| Excerpt provided |
--- Start ---
Unify MULT_EXPR range operator

Move the declaration of the class to the range-op-mixed header, add the
floating point prototypes as well, and use it in the new unified table.

	* range-op-float.cc (foperator_mult_div_base): Delete.
	(foperator_mult_div_base::find_range): Make static local function.
	(foperator_mult): Remove.  Move prototypes to range-op-mixed.h
	(operator_mult::op1_range): Rename from foperator_mult.
	(operator_mult::op2_range): Ditto.
	(operator_mult::rv_fold): Ditto.
	(float_table::float_table): Remove MULT_EXPR.
	(class foperator_div): Inherit from range_operator.
	(float_table::float_table): Delete.
	* range-op-mixed.h (class operator_mult): Combined from integer
	and float files.
	* range-op.cc (float_tree_table): Delete.
	(op_mult): New object.
	(unified_table::unified_table): Add MULT_EXPR.
	(get_op_handler): Do not check float table any longer.
	(class cross_product_operator): Move to range-op-mixed.h.
	(class operator_mult): Move to range-op-mixed.h.
	(integral_table::integral_table): Remove MULT_EXPR.
	(pointer_table::pointer_table): Remove MULT_EXPR.
	* range-op.h (float_table): Remove.

1 files changed, 169 insertions, 180 deletions

diff --git a/gcc/range-op-float.cc b/gcc/range-op-float.cc
index 20b4b9f..757484a 100644
--- a/gcc/range-op-float.cc
+++ b/gcc/range-op-float.cc
@@ -2331,188 +2331,182 @@ operator_minus::rv_fold (REAL_VALUE_TYPE &lb, REAL_VALUE_TYPE &ub,
 }
 
 
-class foperator_mult_div_base : public range_operator
-{
-protected:
-  // Given CP[0] to CP[3] floating point values rounded to -INF,
-  // set LB to the smallest of them (treating -0 as smaller to +0).
-  // Given CP[4] to CP[7] floating point values rounded to +INF,
-  // set UB to the largest of them (treating -0 as smaller to +0).
--- End ---
Records from a collection
--- Start ---
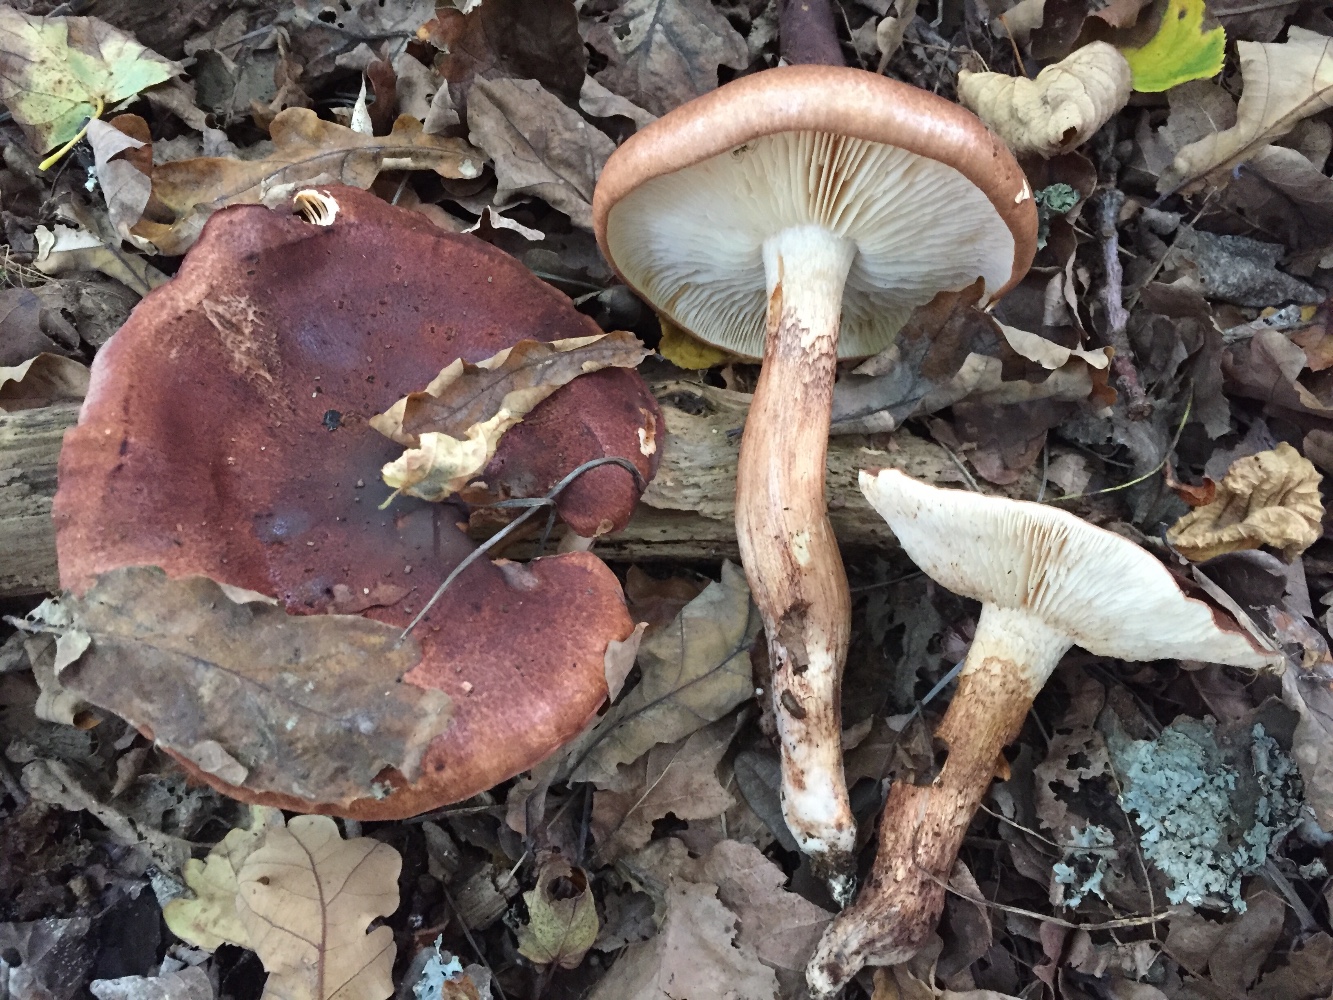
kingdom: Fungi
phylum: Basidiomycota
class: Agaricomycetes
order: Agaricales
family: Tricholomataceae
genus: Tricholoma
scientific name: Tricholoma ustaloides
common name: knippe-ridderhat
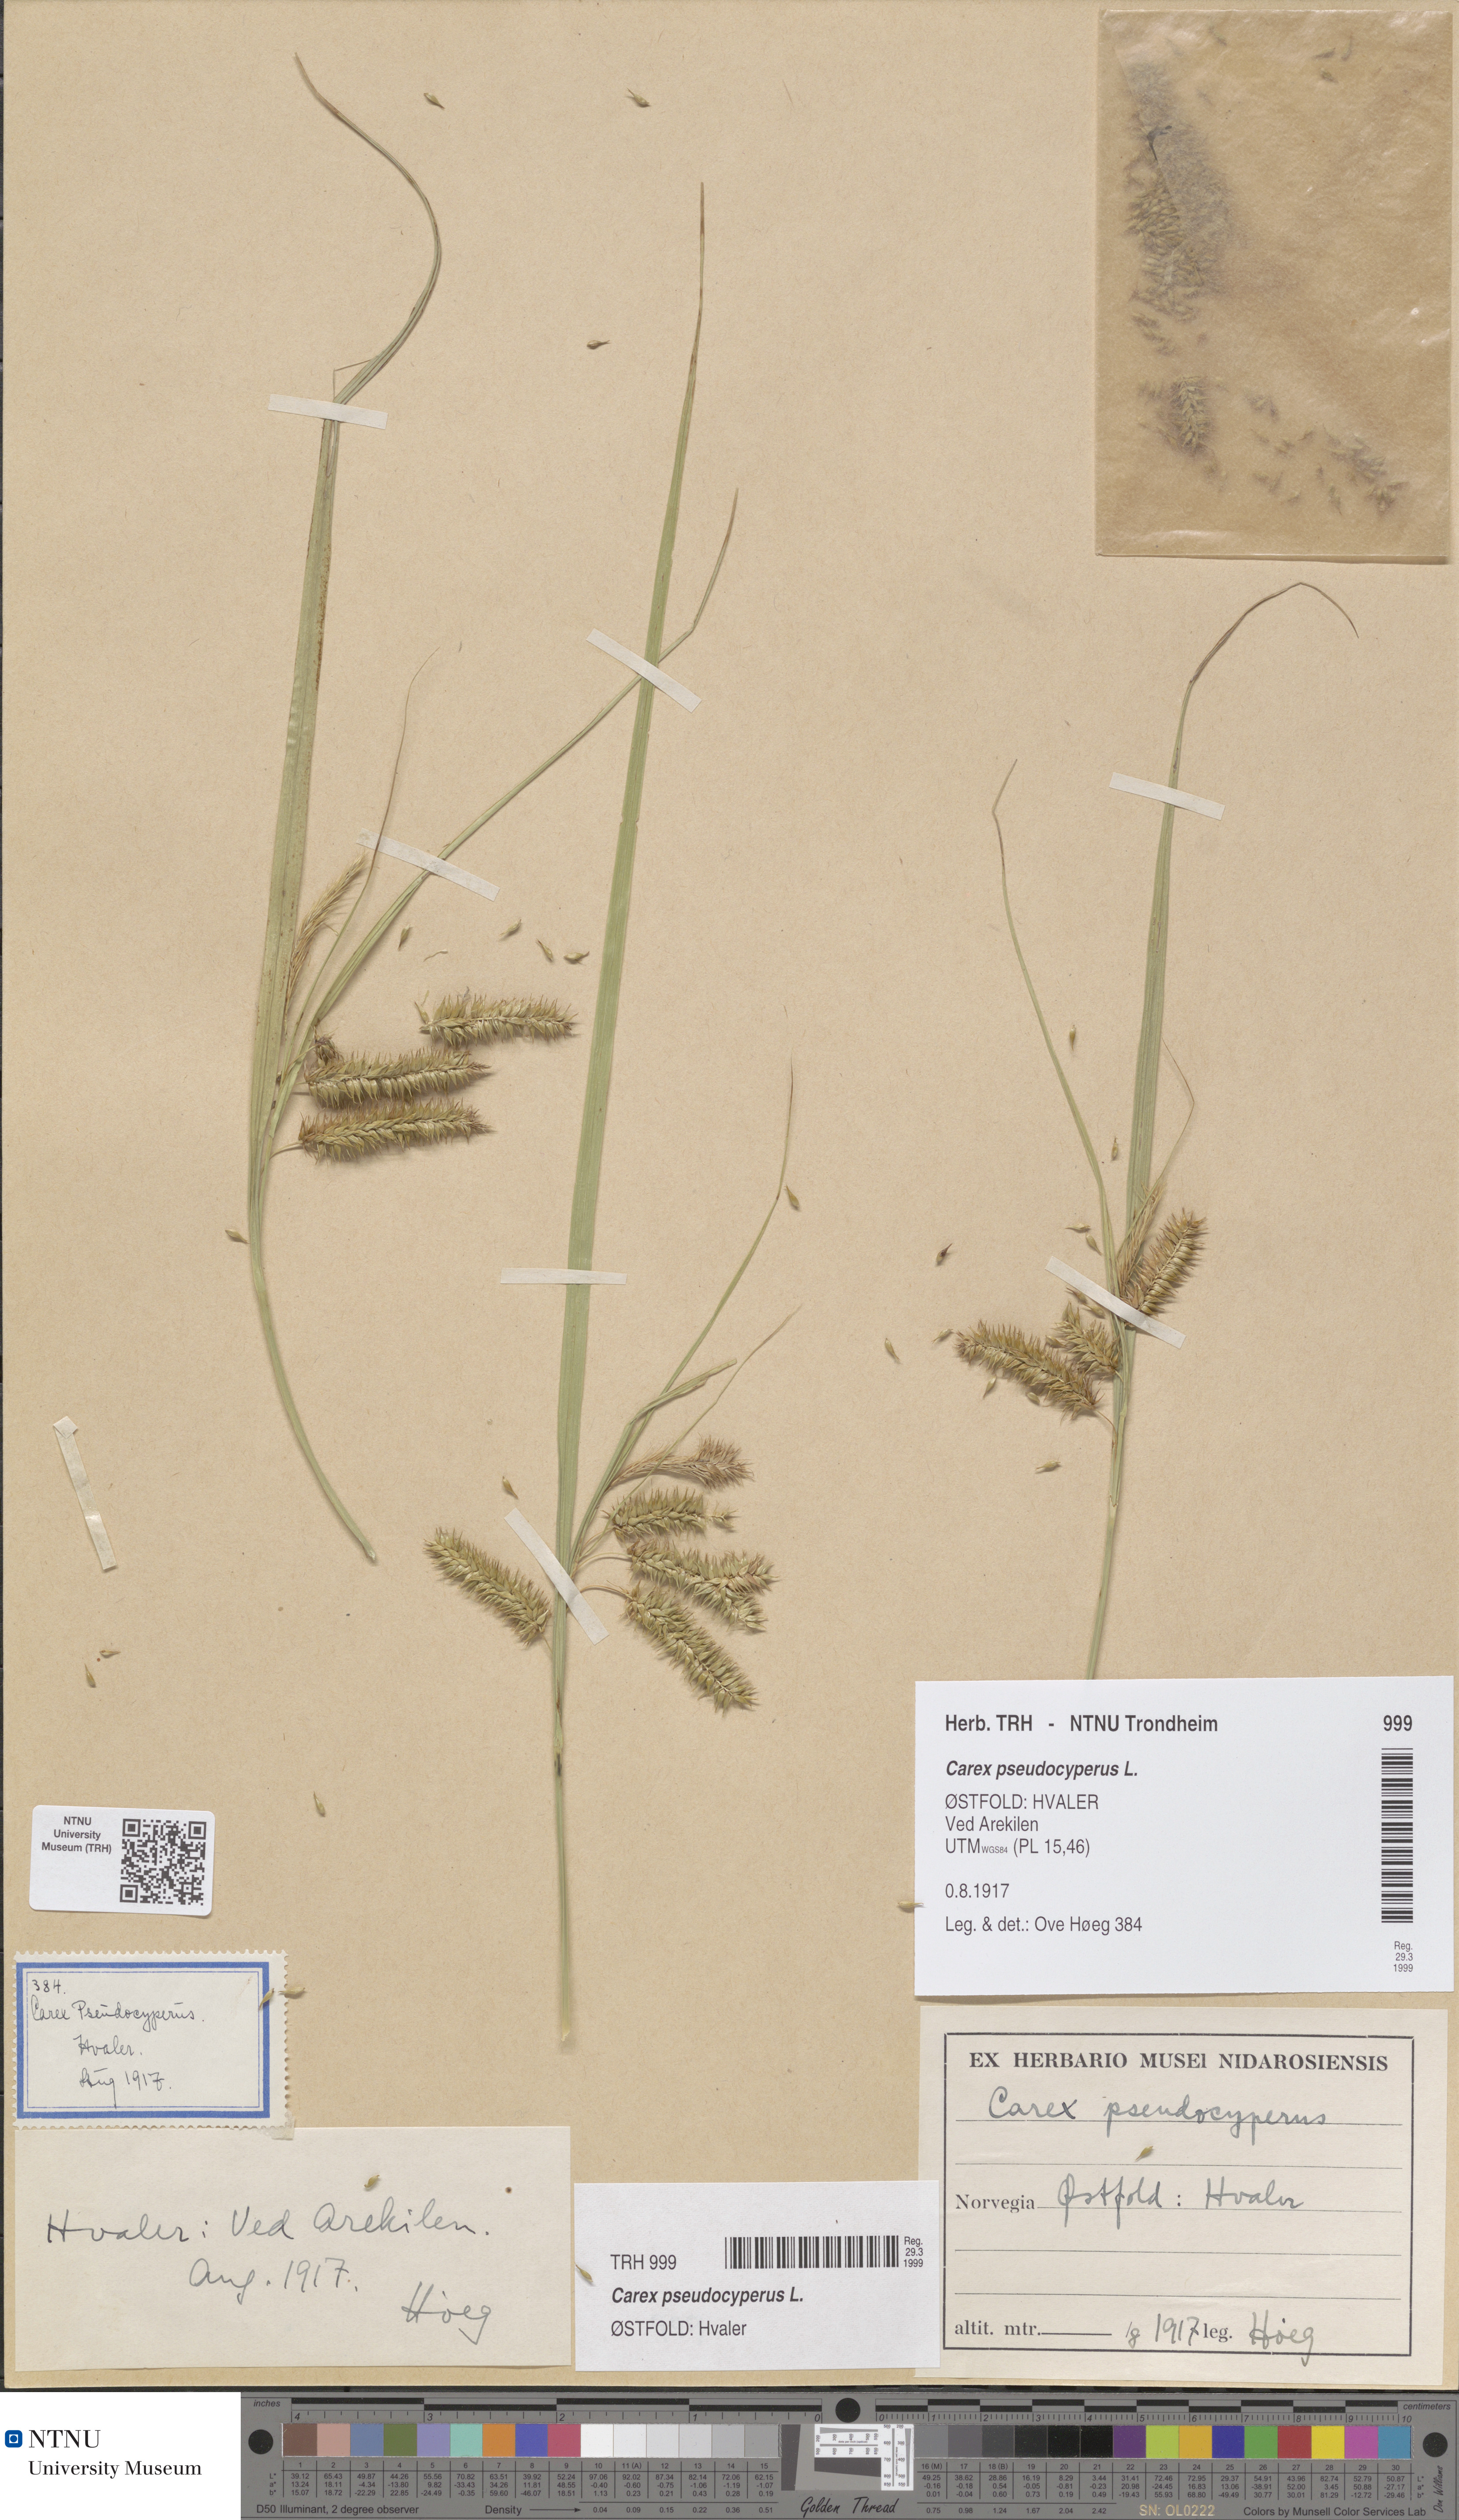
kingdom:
--- End ---
--- Start ---
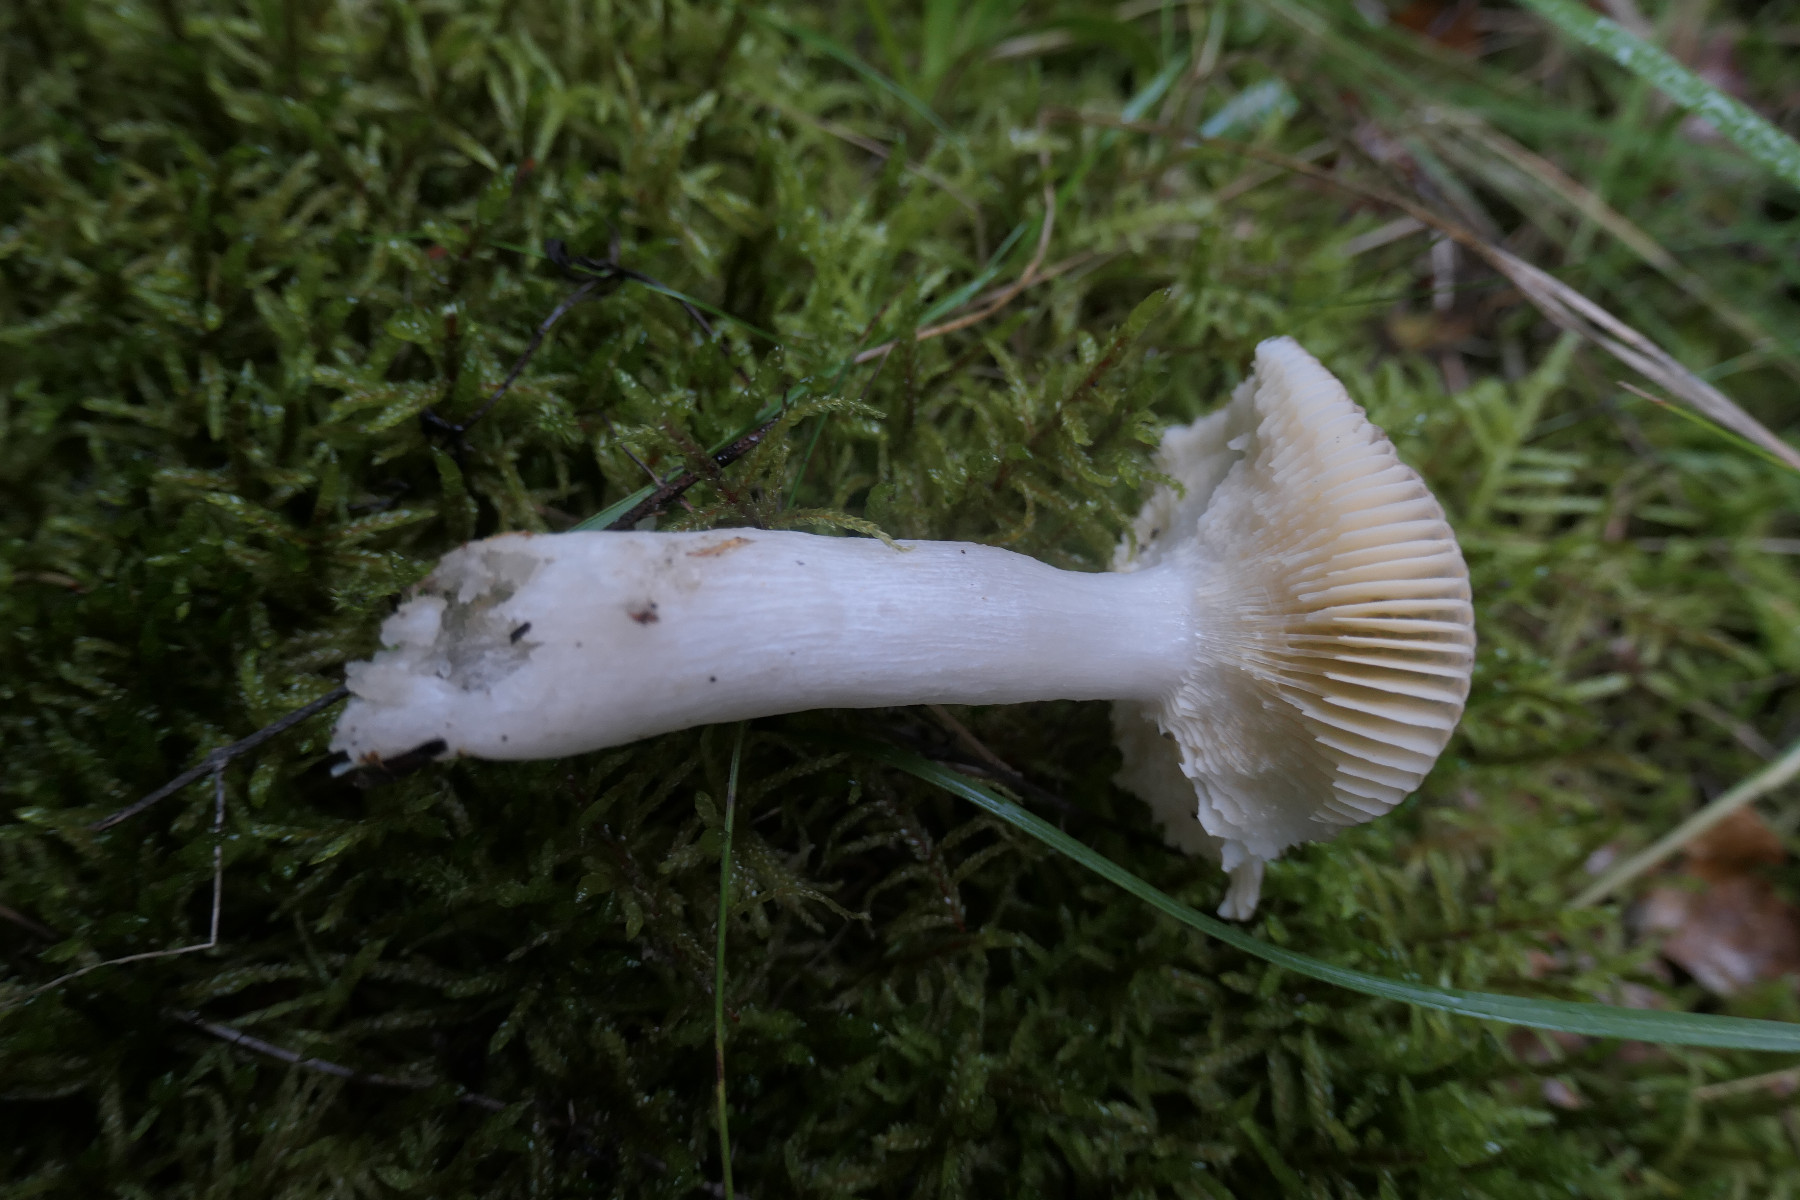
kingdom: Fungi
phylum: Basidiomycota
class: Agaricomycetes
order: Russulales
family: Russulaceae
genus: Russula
--- End ---
| Problems to solve |
A: Reproduce everything in the MULT_EXPR range operator commit from "(float_table::float_table): Remove MULT_EXPR." down to "and float files.".
B: Resume the MULT_EXPR range operator commit from the point where it stops.

| Responses per task |
A:
(float_table::float_table): Remove MULT_EXPR.
	(class foperator_div): Inherit from range_operator.
	(float_table::float_table): Delete.
	* range-op-mixed.h (class operator_mult): Combined from integer
	and float files.

B:
-  static void find_range (REAL_VALUE_TYPE &lb, REAL_VALUE_TYPE &ub,
-			  const REAL_VALUE_TYPE (&cp)[8])
-  {
-    lb = cp[0];
-    ub = cp[4];
-    for (int i = 1; i < 4; ++i)
-      {
-	if (real_less (&cp[i], &lb)
-	    || (real_iszero (&lb) && real_isnegzero (&cp[i])))
-	  lb = cp[i];
-	if (real_less (&ub, &cp[i + 4])
-	    || (real_isnegzero (&ub) && real_iszero (&cp[i + 4])))
-	  ub = cp[i + 4];
-      }
-  }
-};
+// Given CP[0] to CP[3] floating point values rounded to -INF,
+// set LB to the smallest of them (treating -0 as smaller to +0).
+// Given CP[4] to CP[7] floating point values rounded to +INF,
+// set UB to the largest of them (treating -0 as smaller to +0).
+
+static void
+find_range (REAL_VALUE_TYPE &lb, REAL_VALUE_TYPE &ub,
+	    const REAL_VALUE_TYPE (&cp)[8])
+{
+  lb = cp[0];
+  ub = cp[4];
+  for (int i = 1; i < 4; ++i)
+    {
+      if (real_less (&cp[i], &lb)
+	  || (real_iszero (&lb) && real_isnegzero (&cp[i])))
+	lb = cp[i];
+      if (real_less (&ub, &cp[i + 4])
+	  || (real_isnegzero (&ub) && real_iszero (&cp[i + 4])))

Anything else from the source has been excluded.